In 1886, Hassam and his wife [2] moved to Paris. There he enrolled in classes at the Académie Julian, but, after a year and a half of instruction under Jules-Joseph Lefebvre and Gustave Boulanger, he abandoned his academic training, later saying that “It is nonsense. It crushes all originality out of the growing men. It tends to put them in a rut and keeps them in it.” [3] In Paris, he continued to paint, exhibit, and become more and more influenced by Impressionism, especially Renoir and Monet, although unlike the Impressionists he would exhibit at the Paris Salon from 1887 to 1890, as well as the famous 1889 Exposition Universelle, where he won a bronze medal.

Upon the Hassams’ return to the United States in 1889, they settled in New York City. Hassam, now a painter fully immersed in the Impressionist style, was active in artistic circles, exhibited widely, won awards, and enjoyed brisk sales. Hassam’s active participation in the art world of New York City did not prevent him from travelling and exhibiting around the United States. He would also return for more visits to Europe. Hassam produced what is probably his best-known work, the 1918-19 series of “Flag” paintings, based on the display of patriotic bunting and flags in New York City on Allies Day, May 1918. He would receive over thirty artistic awards in his lifetime.

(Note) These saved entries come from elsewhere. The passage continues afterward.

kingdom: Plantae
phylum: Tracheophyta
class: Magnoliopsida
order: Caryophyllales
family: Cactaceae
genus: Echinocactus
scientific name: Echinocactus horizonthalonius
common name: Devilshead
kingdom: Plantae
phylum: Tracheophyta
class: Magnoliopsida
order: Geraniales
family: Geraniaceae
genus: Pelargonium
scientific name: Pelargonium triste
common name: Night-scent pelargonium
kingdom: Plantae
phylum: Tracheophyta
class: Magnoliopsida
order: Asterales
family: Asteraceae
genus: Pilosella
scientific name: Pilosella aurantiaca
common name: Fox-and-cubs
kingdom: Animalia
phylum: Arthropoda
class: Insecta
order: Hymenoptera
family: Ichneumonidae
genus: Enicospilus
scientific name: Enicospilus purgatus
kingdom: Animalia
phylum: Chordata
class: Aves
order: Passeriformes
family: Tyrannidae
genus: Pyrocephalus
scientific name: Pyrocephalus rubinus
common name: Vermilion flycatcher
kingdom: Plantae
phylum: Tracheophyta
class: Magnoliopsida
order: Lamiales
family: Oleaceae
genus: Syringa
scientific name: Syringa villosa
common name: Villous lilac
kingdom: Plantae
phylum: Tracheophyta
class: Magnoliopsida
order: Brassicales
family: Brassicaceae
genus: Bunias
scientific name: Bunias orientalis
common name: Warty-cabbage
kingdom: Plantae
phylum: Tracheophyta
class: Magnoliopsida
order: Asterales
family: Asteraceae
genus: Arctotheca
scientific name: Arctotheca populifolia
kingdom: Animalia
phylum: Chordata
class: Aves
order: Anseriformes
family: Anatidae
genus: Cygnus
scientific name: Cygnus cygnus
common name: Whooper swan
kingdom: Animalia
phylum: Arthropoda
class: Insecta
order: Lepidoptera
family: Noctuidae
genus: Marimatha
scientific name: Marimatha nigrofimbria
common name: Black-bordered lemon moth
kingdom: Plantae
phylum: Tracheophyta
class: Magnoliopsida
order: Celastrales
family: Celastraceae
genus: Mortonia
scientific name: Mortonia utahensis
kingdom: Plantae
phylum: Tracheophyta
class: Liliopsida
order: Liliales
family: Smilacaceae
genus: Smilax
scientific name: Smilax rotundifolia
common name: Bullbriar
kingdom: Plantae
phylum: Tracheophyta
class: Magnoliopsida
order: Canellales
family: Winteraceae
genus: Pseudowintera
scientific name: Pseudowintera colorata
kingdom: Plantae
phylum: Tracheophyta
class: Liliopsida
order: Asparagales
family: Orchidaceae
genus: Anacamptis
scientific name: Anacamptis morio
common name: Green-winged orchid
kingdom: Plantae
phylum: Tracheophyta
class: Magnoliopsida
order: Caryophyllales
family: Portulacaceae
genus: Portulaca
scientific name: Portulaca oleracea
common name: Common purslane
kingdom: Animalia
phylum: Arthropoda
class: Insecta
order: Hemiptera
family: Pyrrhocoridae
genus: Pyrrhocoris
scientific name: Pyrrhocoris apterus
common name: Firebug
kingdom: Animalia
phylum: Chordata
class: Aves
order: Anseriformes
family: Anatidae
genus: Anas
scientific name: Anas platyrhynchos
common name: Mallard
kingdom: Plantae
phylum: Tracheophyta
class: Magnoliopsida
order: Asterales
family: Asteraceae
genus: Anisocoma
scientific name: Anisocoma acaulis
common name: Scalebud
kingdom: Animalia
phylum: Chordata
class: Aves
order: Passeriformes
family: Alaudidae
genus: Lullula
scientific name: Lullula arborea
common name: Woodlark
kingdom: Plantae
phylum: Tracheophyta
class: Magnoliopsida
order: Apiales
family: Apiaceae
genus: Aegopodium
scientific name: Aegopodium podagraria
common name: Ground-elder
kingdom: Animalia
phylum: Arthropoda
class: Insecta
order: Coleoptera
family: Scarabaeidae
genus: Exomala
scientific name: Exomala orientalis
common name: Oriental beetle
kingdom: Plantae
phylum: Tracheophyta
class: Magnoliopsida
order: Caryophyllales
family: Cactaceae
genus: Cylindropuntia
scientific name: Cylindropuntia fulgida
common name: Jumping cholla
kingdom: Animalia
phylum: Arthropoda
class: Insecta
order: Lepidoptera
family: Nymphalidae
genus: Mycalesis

Hassam was a regular participant in annual exhibitions of the American Water Color Society, the New-York Water Color Club (which he founded), the National Academy of Design and the Society of American Artists. He became friendly with fellow artists John Twachtman and J. Alden Weir, with whom he would establish The Ten American Painters in 1898. “The Ten” was formed when the artists resigned from the Society of American Artists in order to have more control over the exhibition of their work. Inspired by Whistler and the Aesthetic movement, the members of the Ten wished to have smaller exhibitions overall, with plenty of wall space so that each artwork could be seen to advantage. Great attention was given to the design of painting frames and wall color to achieve a harmonious effect. Unlike other arts organizations, there were no prizes awarded and the members self-selected the work to be exhibited.

Hassam was active in many arts organizations. He was elected a full member of the National Academy of Design in 1906. In 1917, he was a founder, along with George Bellows, John Sloan, John Marin, and J. Alden Weir, of the Painter-Gravers of America. In 1920 he would be elected to the American Academy of Arts and Letters. He was also recognized for his work in 1934 by the American Art Dealers Association, receiving the Gold Medal for Distinguished Service to Fine Art. He was awarded the National Academy of Design’s Saltus Medal for Merit in early spring of 1935. It was to the Academy that Hassam bequeathed his artistic estate, to be sold and the proceeds given to establish the Hassam Fund to purchase work by Canadian and American artists to place in Canadian and American museums. In 1936, the year after his death at the age of seventy-five in East Hampton, Long Island, the proceeds from the settling of his estate were $212,750, the equivalent of 3.3 million dollars today, and these funds were also given to the Hassam Fund. [4]

With the development of the Modernist and Regionalist schools of art, critical interest waned for American Impressionism during the 1920s and 1930s. It would not be until 1973 with two important exhibitions: American Impressionism organized by the National Gallery of Art in Washington DC and the exhibition of the Margaret and Raymond J. Horowitz Collection of American Impressionism at the Metropolitan Museum of Art, that there would be a resurgence of commercial and scholarly attention in Hassam and the other American Impressionists. In 2004, the Metropolitan Museum of Art mounted a major retrospective and published an exhibition catalog on Hassam’s fifty year career, Childe Hassam, American Impressionist.

Notes:
[1] Herdich, Stephanie L. “Childe Hassam in Boston, 1859-1886,”Childe Hassam: American Impressionist, p. 34
[2] Hassam married Kathleen Maude Doane (1862-1946) in 1884. She frequently appears in his paintings. They had no children.
[3] Weinberg, H. Barbara. Childe Hassam: American Impressionist, p 82.
[4] Weinberg, H. Barbara. Childe Hassam: American Impressionist, p. 372.